*TASK PROMPT*. Return the complete listing exactly as it reads, with each picture removed.

== Segment start ==

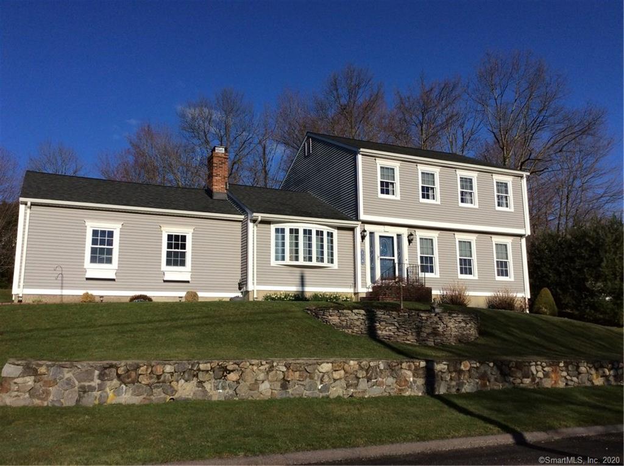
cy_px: 233
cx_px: 312
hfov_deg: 56.9
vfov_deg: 44.0
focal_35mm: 32
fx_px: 576
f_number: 2.4
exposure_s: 1/2604
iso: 32
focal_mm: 3.3
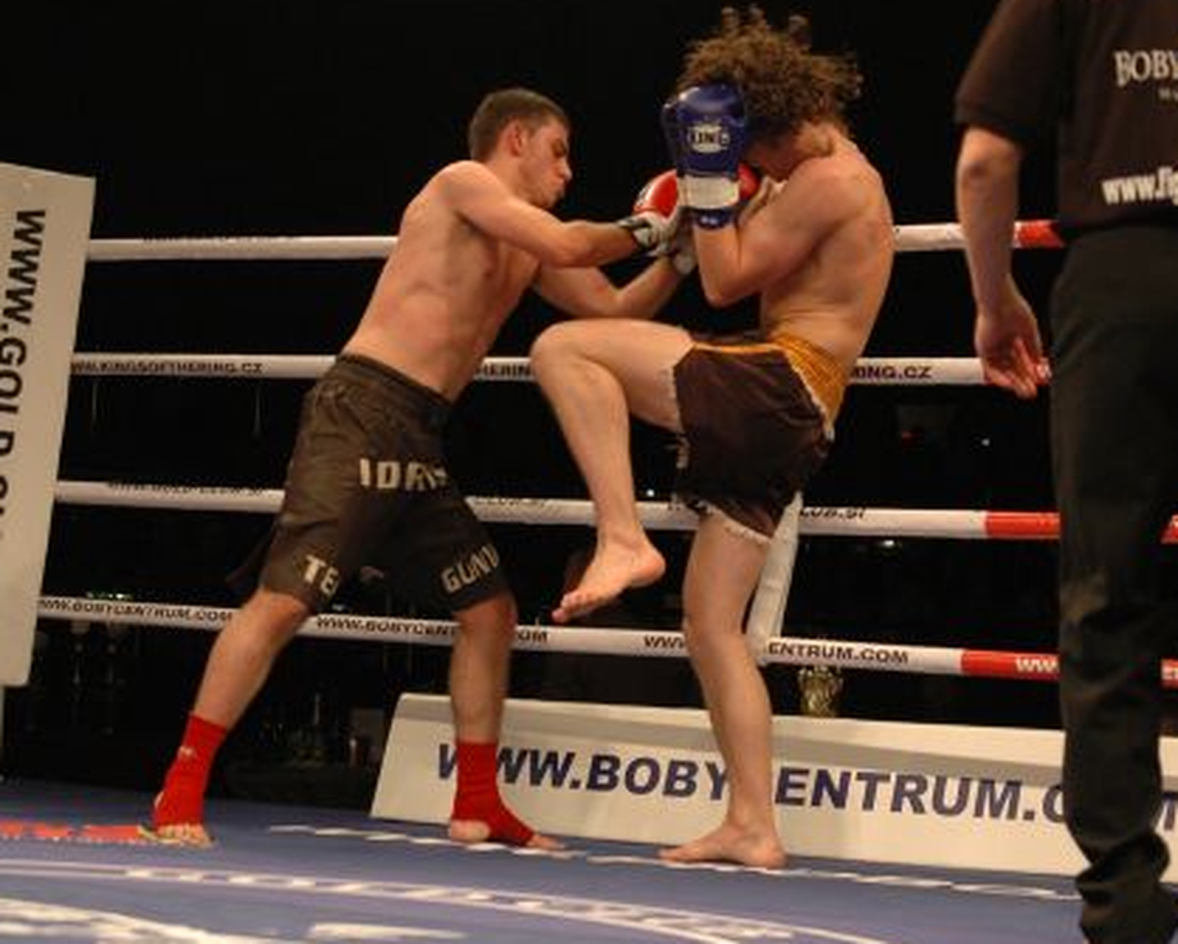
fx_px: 2966
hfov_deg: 22.5
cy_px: 437
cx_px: 665
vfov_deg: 18.1
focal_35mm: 85
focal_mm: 40
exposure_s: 1/400
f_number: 2.8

== Segment end ==

*RESPONSE BELOW*.
cy_px: 233
cx_px: 312
hfov_deg: 56.9
vfov_deg: 44.0
focal_35mm: 32
fx_px: 576
f_number: 2.4
exposure_s: 1/2604
iso: 32
focal_mm: 3.3
fx_px: 2966
hfov_deg: 22.5
cy_px: 437
cx_px: 665
vfov_deg: 18.1
focal_35mm: 85
focal_mm: 40
exposure_s: 1/400
f_number: 2.8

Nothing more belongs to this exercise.